Scanning the entries below, copy every line that contains the word "shoulder".
BEGIN
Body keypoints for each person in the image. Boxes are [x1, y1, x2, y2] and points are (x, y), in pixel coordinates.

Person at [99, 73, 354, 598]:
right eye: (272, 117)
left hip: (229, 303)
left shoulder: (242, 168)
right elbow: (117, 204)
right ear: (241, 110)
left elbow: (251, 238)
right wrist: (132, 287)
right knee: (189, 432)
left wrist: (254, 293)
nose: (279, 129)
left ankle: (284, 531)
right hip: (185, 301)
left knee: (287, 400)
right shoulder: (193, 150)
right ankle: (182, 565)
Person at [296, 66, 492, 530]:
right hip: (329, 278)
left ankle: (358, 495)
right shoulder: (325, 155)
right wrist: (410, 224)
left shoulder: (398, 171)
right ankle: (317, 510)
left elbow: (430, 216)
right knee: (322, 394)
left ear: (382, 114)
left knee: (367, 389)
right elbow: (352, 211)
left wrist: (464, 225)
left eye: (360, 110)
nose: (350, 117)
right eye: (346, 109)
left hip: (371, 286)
END
**Solution for this task**
left shoulder: (242, 168)
right shoulder: (193, 150)
right shoulder: (325, 155)
left shoulder: (398, 171)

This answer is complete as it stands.